+++ Dataset extract +++

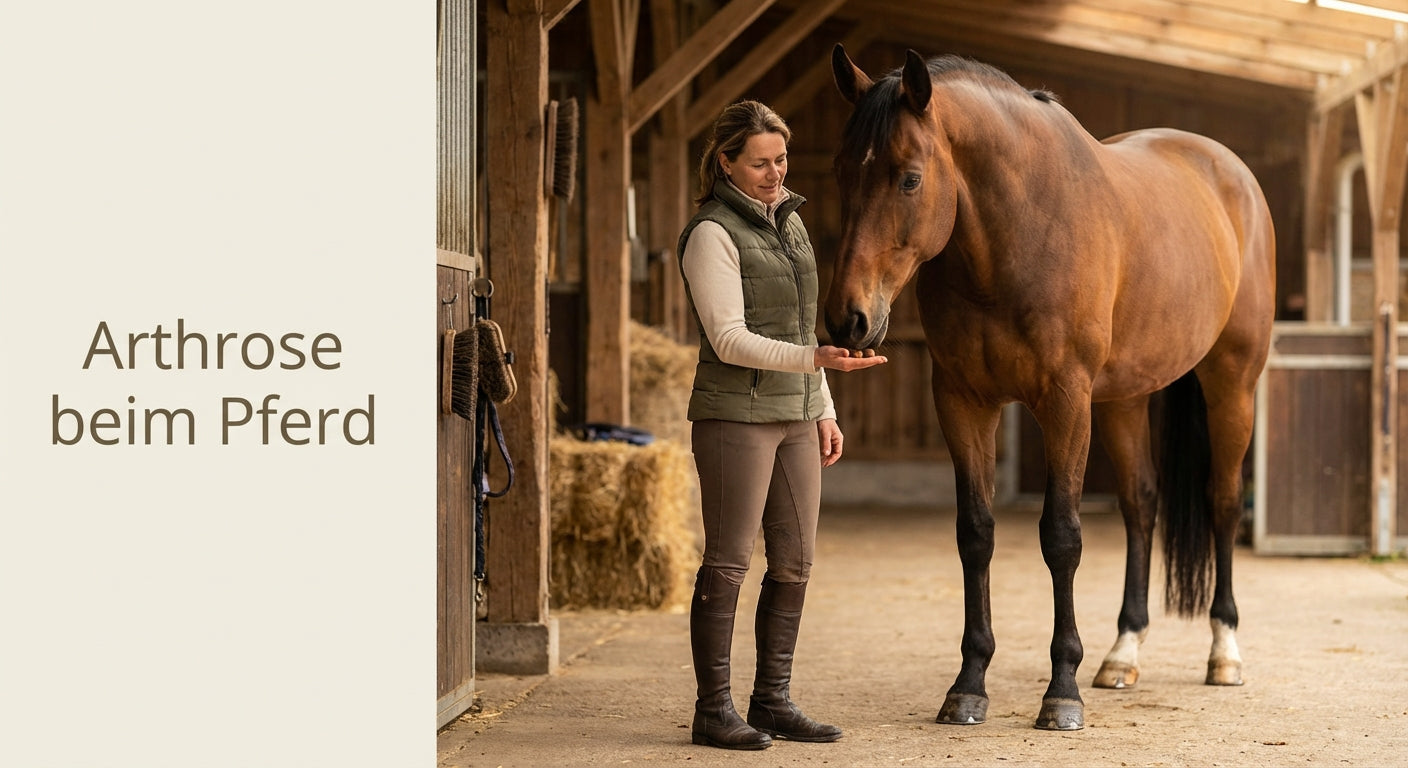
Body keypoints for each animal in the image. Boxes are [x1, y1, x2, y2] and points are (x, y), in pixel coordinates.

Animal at [823, 45, 1275, 731]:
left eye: (909, 179)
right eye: (844, 172)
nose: (847, 319)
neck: (1017, 234)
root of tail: (1231, 172)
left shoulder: (1065, 403)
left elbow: (1061, 537)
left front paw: (1061, 690)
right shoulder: (963, 402)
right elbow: (975, 534)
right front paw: (969, 685)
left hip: (1232, 383)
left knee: (1222, 501)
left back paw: (1224, 652)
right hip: (1125, 399)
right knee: (1141, 504)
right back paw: (1122, 653)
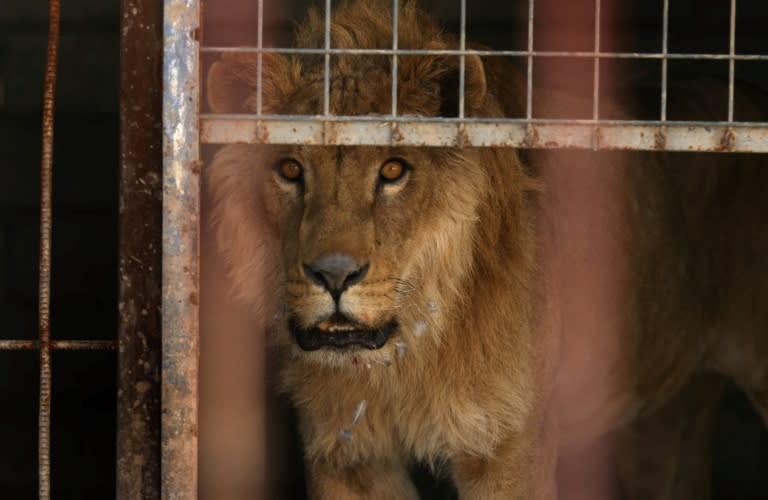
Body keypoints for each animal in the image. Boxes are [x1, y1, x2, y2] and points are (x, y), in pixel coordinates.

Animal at [204, 1, 768, 498]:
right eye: (289, 169)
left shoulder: (509, 447)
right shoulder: (345, 454)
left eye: (393, 170)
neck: (405, 358)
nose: (334, 275)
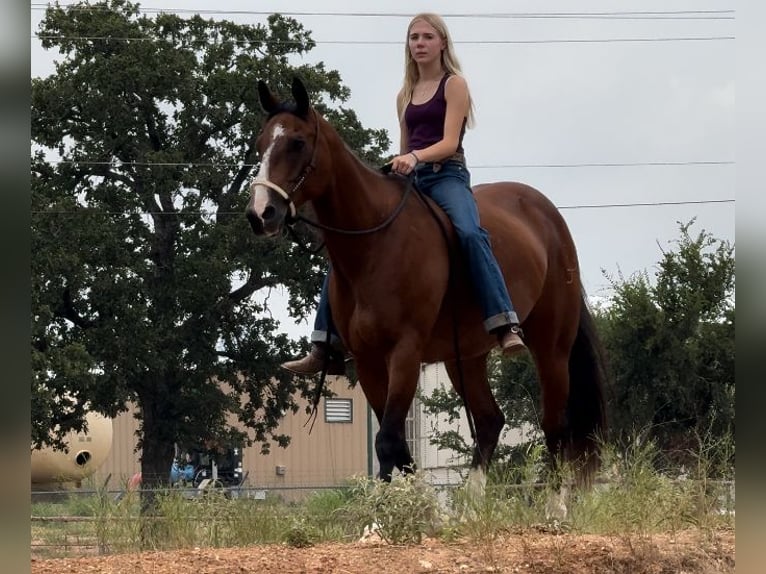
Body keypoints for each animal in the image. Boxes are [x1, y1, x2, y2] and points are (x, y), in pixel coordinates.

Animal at [249, 75, 608, 490]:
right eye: (260, 143)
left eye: (297, 142)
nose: (260, 214)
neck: (375, 244)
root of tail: (548, 216)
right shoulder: (368, 361)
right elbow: (398, 451)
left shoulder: (405, 352)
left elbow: (389, 442)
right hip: (464, 357)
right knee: (490, 421)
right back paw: (471, 501)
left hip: (551, 348)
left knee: (555, 429)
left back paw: (554, 503)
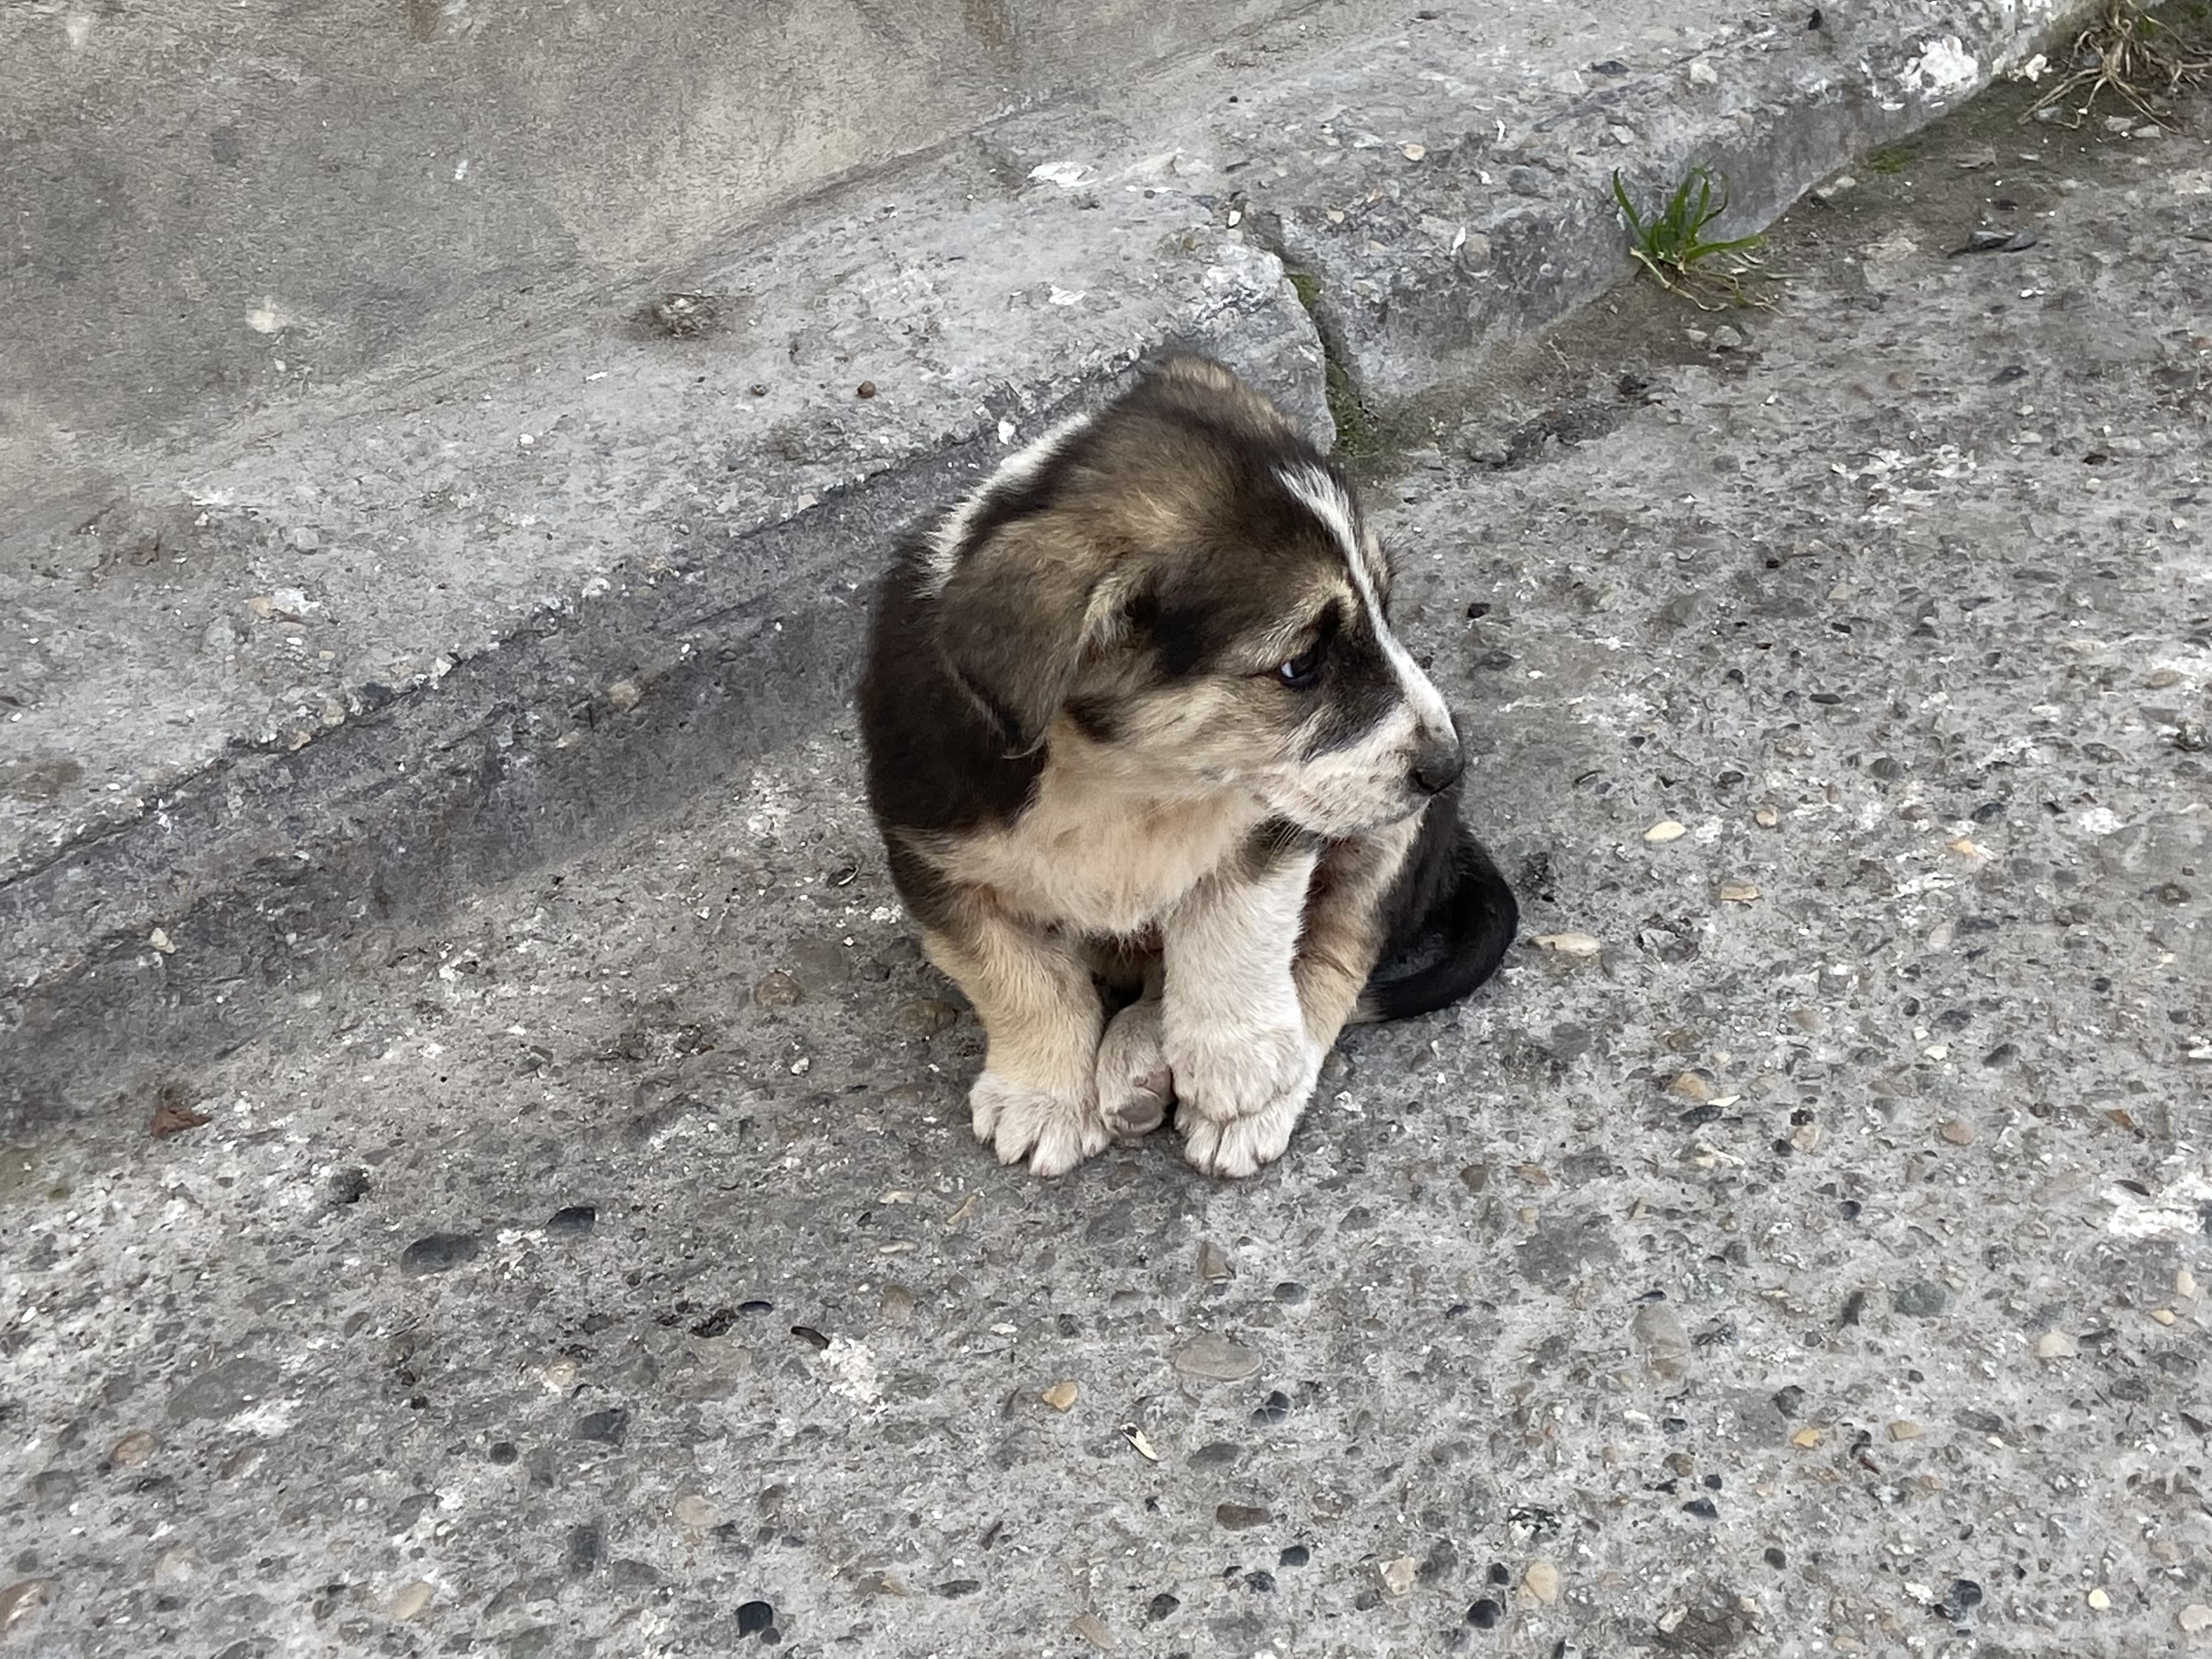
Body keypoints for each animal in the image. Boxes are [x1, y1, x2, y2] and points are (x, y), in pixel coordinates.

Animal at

+++

**Exercise details**
Could every entry be restated word for word, pictures excluded?

**Reply**
Body keypoints for each animal in the image. Boxes are [x1, y1, x2, y2] and points are (x, y), in pixel coordinates.

Animal at [823, 45, 1275, 731]:
left eye: (909, 179)
right eye: (844, 172)
nose: (847, 319)
neck: (1017, 234)
root of tail: (1231, 172)
left shoulder: (1065, 403)
left elbow: (1061, 537)
left front paw: (1061, 690)
right shoulder: (963, 402)
right elbow: (975, 534)
right front paw: (969, 685)
left hip: (1232, 383)
left knee: (1222, 501)
left back paw: (1224, 652)
right hip: (1125, 399)
right knee: (1141, 504)
right back paw: (1122, 653)
Body keypoints for each animal in the image. Boxes are [x1, y1, x2, y2] and points are (x, y), in pixel coordinates.

Animal at [204, 1, 768, 498]:
right eye: (289, 169)
left shoulder: (509, 447)
right shoulder: (345, 454)
left eye: (393, 170)
neck: (405, 358)
nose: (334, 275)
Body keypoints for each animal in the image. Boxes are [x1, y1, x2, y2] and points are (x, y), in pixel coordinates.

Animal at [249, 75, 608, 490]:
right eye: (260, 143)
left eye: (297, 142)
nose: (260, 214)
neck: (375, 244)
root of tail: (548, 216)
right shoulder: (368, 361)
right elbow: (398, 451)
left shoulder: (405, 352)
left elbow: (389, 442)
right hip: (464, 357)
right knee: (490, 421)
right back paw: (471, 501)
left hip: (551, 348)
left knee: (555, 429)
left back paw: (554, 503)
Body keypoints for each animal in the image. Boxes are [x1, y1, x2, y2] and points are (x, y), in pixel coordinates.

Animal at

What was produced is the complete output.